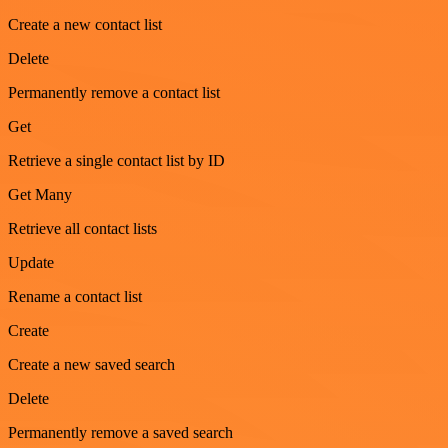
Create a new contact list
Delete
Permanently remove a contact list
Get
Retrieve a single contact list by ID
Get Many
Retrieve all contact lists
Update
Rename a contact list
Create
Create a new saved search
Delete
Permanently remove a saved search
════════════════
TASK DIRECTIONS: Reproduce the text of the listing with every "saved search" switched to "stored query" and everything else unchanged. Leave the pictures out.

FINISHED TASK:
Create a new contact list
Delete
Permanently remove a contact list
Get
Retrieve a single contact list by ID
Get Many
Retrieve all contact lists
Update
Rename a contact list
Create
Create a new stored query
Delete
Permanently remove a stored query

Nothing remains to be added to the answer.